Baseline Characteristics

A total of 3,110 patients with diabetes were initially screened. After applying the inclusion and exclusion criteria, 886 patients were excluded (253 with non-type 2 diabetes, 160 with acute diabetic complications, 21 with a history of major cardiovascular diseases, 36 with other uncontrolled diseases, 14 with non-compressible arteries (ABI >1.40), and 402 with incomplete or missing clinical data). Consequently, 2,224 patients with T2DM were finally included in this study, comprising 1,224 men and 1,000 women, with a mean age of 61.01 ± 11.25 years. Among them, 224 patients (10.1%) were diagnosed with PAD (Table 1). Compared with patients without PAD, those with PAD were older, had a longer duration of diabetes, were more often female, and had greater waist circumference and higher systolic blood pressure. They also had a higher prevalence of hypertension, higher rates of antihypertensive medication and antiplatelet agent use, and higher levels of triglycerides, low-density lipoprotein cholesterol, blood urea nitrogen, uric acid, urinary albumin-to-creatinine ratio, TyG, TyG-WHtR, TyG-WHR, TyG-WC, and TyG-BMI (all P < 0.05).
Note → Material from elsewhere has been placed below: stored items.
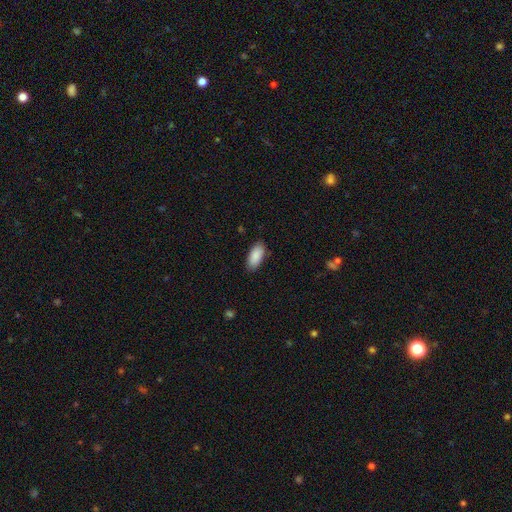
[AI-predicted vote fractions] Smooth or featured?
  - smooth: 89% *
  - star or artifact: 6%
  - featured or disk: 5%
How rounded?
  - in between: 91% *
  - cigar-shaped: 7%
  - round: 2%
Merging?
  - none: 85% *
  - minor disturbance: 11%
  - major disturbance: 2%
  - merger: 1%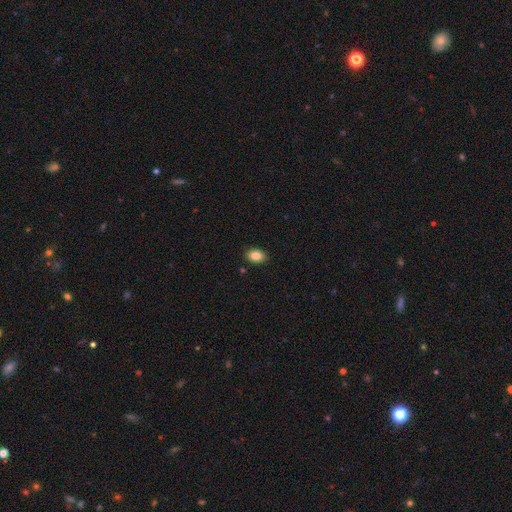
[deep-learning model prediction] smooth-or-featured: smooth: 84% | star or artifact: 9% | featured or disk: 7%
  how-rounded: in between: 81% | round: 17% | cigar-shaped: 1%
  merging: none: 88% | minor disturbance: 9% | major disturbance: 2% | merger: 1%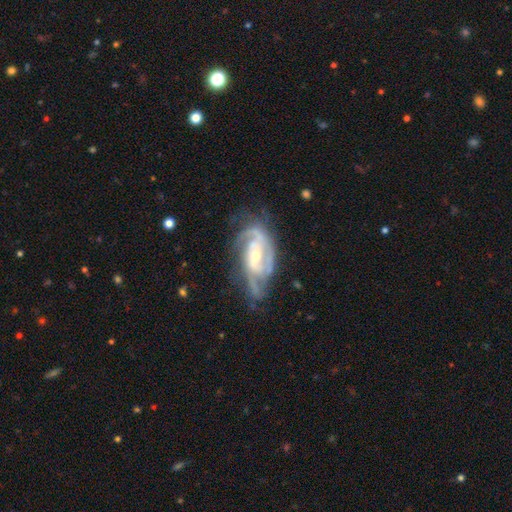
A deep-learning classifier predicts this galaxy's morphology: Overall: featured or disk (90%). Edge-on disk: no (96%). Bar: weak (43%; no 32%). Spiral arms: yes (97%). Spiral arm count: 2 (40%; 3 30%). Spiral winding: tight (46%; medium 43%). Bulge size: small (48%; moderate 47%). Merging: none (58%; minor disturbance 24%).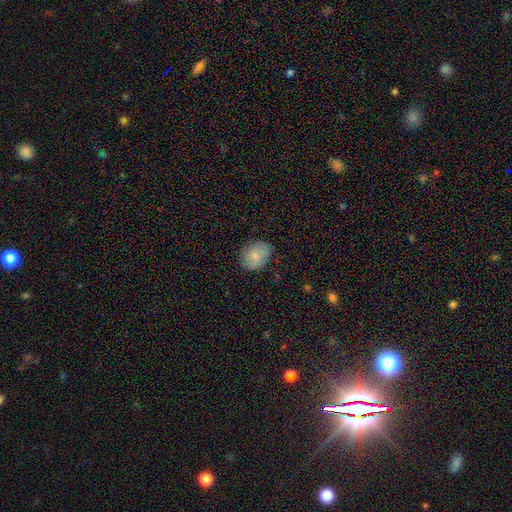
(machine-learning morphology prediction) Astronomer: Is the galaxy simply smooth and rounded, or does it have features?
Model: smooth — 81%.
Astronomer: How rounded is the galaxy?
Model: in between — 65%.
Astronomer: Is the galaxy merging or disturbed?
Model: none — 74%.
In contrast, patients with PAD had significantly lower height, diastolic blood pressure, left and right ABI, high-density lipoprotein cholesterol, eGFR, and alanine aminotransferase levels than those without PAD (all P < 0.05).

Table 1 Comparison of Clinical Characteristics Between the Non-PAD and PAD Groups

Prevalence of PAD Across Quartiles of TyG and Its Derived Indicators

The study population was divided into quartiles (Q1–Q4) for the TyG index and each derived indicator. The prevalence of PAD increased progressively with increasing levels of TyG, TyG-WHtR, TyG-WHR, and TyG-WC (all P for trend <0.05). However, no significant difference in PAD prevalence was observed across quartiles of TyG-BMI (P for trend > 0.05) (Figure 1).

Bar chart showing PAD prevalence across TyG and derived indicators in quartiles Q1 to Q4.

Figure 1 Bar chart of the prevalence of PAD across different TyG and derived indicator groups.

Abbreviations: PAD, peripheral artery disease; TyG, triglyceride–glucose index; WHtR, Waist-to-height ratio; WHR, Waist-to-hip ratio; WC, Waist circumference; BMI, Body mass index.

Notes: *Indicates P < 0.05, ***Indicates P < 0.001, blank indicates P > 0.05.

Logistic Regression Analysis of TyG and Its Derived Indicators in Relation to PAD in Patients with T2DM

Prior to regression analyses, collinearity diagnostics confirmed that the variance inflation factors (VIF) for all independent variables were within the acceptable range (1.068–7.523; Supplementary Table 1). When evaluating the association between TyG-WC and PAD, TyG-WC was rescaled by dividing by 10 so that the estimated odds ratio corresponded to a 10-unit increase in TyG-WC. As shown in Table 2, univariate logistic regression analyses indicated that the TyG index and all derived indicators (TyG-WHtR, TyG-WHR, TyG-WC, and TyG-BMI) were significantly and positively associated with the presence of PAD in patients with T2DM (all P < 0.05). In Model 4, higher levels of TyG, TyG-WHtR, TyG-WHR, and TyG-WC remained independently associated with an increased presence of PAD, with ORs (95% CIs) of 1.374 (1.107, 1.704), P = 0.004; 1.480 (1.204, 1.82), P < 0.001; 1.400 (1.190, 1.646), P < 0.001; and 1.022 (1.009, 1.035) per 10-unit increase in TyG-WC, P = 0.001, respectively. In contrast, no significant association was observed between TyG-BMI and the presence of PAD after multivariable adjustment (P > 0.05). The Hosmer-Lemeshow goodness-of-fit test indicated that all final models fitted the data well (all P > 0.05). Furthermore, model 4 revealed that patients in the highest quartile of TyG, TyG-WHtR, TyG-WHR, and TyG-WC had significantly higher odds of PAD compared with those in the lowest quartile, with ORs (95% CIs) of 1.787 (1.118, 2.857), 2.078 (1.298, 3.327), 2.128 (1.337, 3.387), and 1.918 (1.217, 3.022), respectively. TyG-BMI was not significantly associated with the presence of PAD (Table 2). Trend analyses revealed a dose–response relationship between increasing quartiles of TyG, TyG-WHtR, TyG-WHR, and TyG-WC and the presence of PAD (all P for trend <0.05). These trends remained statistically significant after adjustment for all potential confounding factors (all P for trend < 0.05).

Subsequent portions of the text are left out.